What needs to be done
Among the lines of the records, please find those that contain the word "England" and copy them.

Input
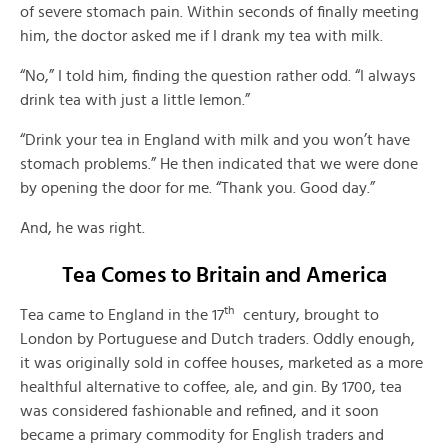
of severe stomach pain. Within seconds of finally meeting
him, the doctor asked me if I drank my tea with milk.
“No,” I told him, finding the question rather odd. “I always
drink tea with just a little lemon.”
“Drink your tea in England with milk and you won’t have
stomach problems.” He then indicated that we were done
by opening the door for me. “Thank you. Good day.”
And, he was right.
Tea Comes to Britain and America
th
Tea came to England in the 17
century, brought to
London by Portuguese and Dutch traders. Oddly enough,
it was originally sold in coffee houses, marketed as a more
healthful alternative to coffee, ale, and gin. By 1700, tea
was considered fashionable and refined, and it soon
became a primary commodity for English traders and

Exercise solution
“Drink your tea in England with milk and you won’t have
Tea came to England in the 17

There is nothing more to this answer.